« Le Procès de Klaus Barbie » : France 2 sur les traces des crimes du Boucher de Lyon
Il existe des regards que personne ne peut oublier. Voici le fil conducteur habilement choisi par Gabriel Le Bomin pour mettre en récit le premier procès en France de crimes contre l’humanité, celui de Klaus Barbie, chef de la Gestapo de Lyon, assassin de Jean Moulin et coupable de la torture et de la déportation de plus de 14 000 juifs et résistants.
Car c’est bien son regard perçant de cynisme et son sourire aiguisé comme une lame de couteau qui ont permis de confondre le boucher de Lyon, réfugié en Bolivie, à plus de 10 000 kilomètres de l’Europe. Grâce à la décision législative de Robert Badinter, alors ministre de la Justice, d’enregistrer l’intégralité du procès, ce regard est archivé pour l’histoire. Cette documentation sert de matière première à la réalisation de cette série documentaire.
Et Barbie devint Klaus Altmann
Le réalisateur consacre une grande partie du premier épisode à expliquer comment ce nazi de premier rang a échappé si longtemps à la justice. D’abord avec l’aide des États-Unis, admiratives des compétences anticommunistes de Klaus Barbie, qui organisent son extradition en Bolivie.

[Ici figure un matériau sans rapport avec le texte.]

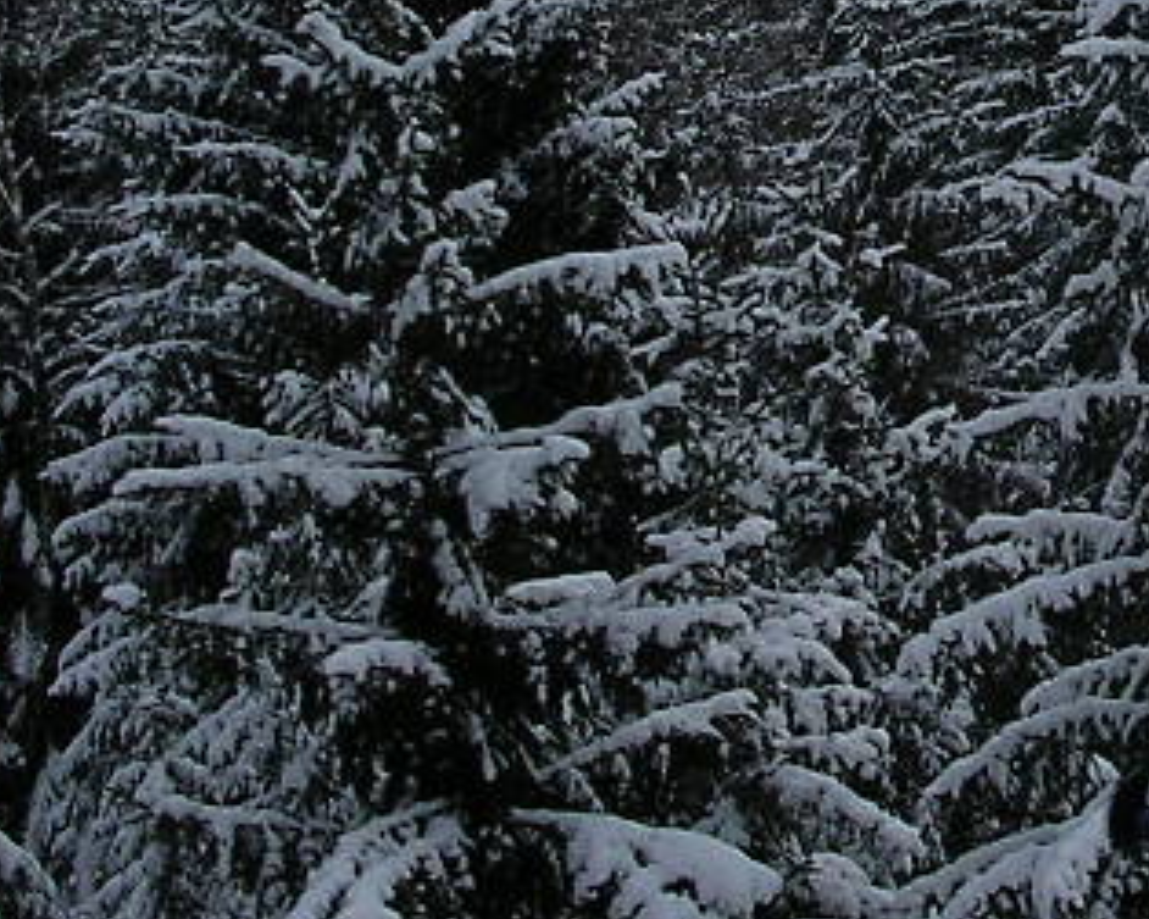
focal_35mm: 121
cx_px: 1350
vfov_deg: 12.4
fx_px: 4113
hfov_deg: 15.4
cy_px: -194
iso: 100
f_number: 5.6
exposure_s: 1/174
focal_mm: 5.8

Il y prend une nouvelle identité, Klaus Altmann, et se met au service du régime militaire. Les hésitations des autorités françaises ont aussi joué en sa faveur, comme en témoigne dans ce documentaire Régis Debray, ancien conseiller du président de la République François Mitterrand.
Mais un couple, Béate et Serge Klarsfeld, ne lâche rien. En 1972, Beate Klarsfeld se rend à La Paz, accompagnée de journalistes, afin de confondre le nazi. L’homme, qui se pense intouchable, accepte une interview télévisée. Le cameraman Christian Van Ryswyck effectue alors un zoom pour l’histoire : saisi par le regard du bourreau, il réalise un plan serré sur ses yeux.
Le retentissement est immédiat en France : ses victimes n’ont aucun doute, « un tel regard, on ne peut l’oublier », assurent-elles. Le boucher de Lyon est formellement identifié par ceux-là mêmes qu’il a torturés. Klaus Barbie est finalement livré à la France le 4 février 1983, après la chute du régime dictatorial bolivien.
Après quatre années d’instruction, le 11 mai 1987, le procès de Klaus Barbie s’ouvre à Lyon. Les extraits d’archives de l’enregistrement du procès permettent aux téléspectateurs du XXIe siècle de revivre chaque témoignage des victimes juives et résistantes qui ont défilé à la barre, libérées de la présence de Klaus Barbie, qui n’a participé qu’à deux jours d’audience. En revanche, celles et ceux qui ont été confrontés à leur bourreau ont tous voulu le regarder dans les yeux pour le confondre.
La cour d’assises du Rhône a été spécialement aménagée pour ce procès hors norme où la « justice ordinaire » doit s’appliquer. Les procureurs adjoints et les avocats encore en vie témoignent avec vigueur dans ce documentaire de la façon dont ils ont dû appliquer le droit en échappant à la pression médiatique. Ce film tend aussi à affirmer que ce procès reste dans l’histoire comme étant celui de Jacques Vergès, qui a défendu avec outrecuidance le boucher de Lyon. Le 3 juillet 1987, le regard toujours aussi noir et le sourire pincé esquissant de véhéments sourires, Klaus Barbie reçoit son verdict : coupable de crimes contre l’humanité.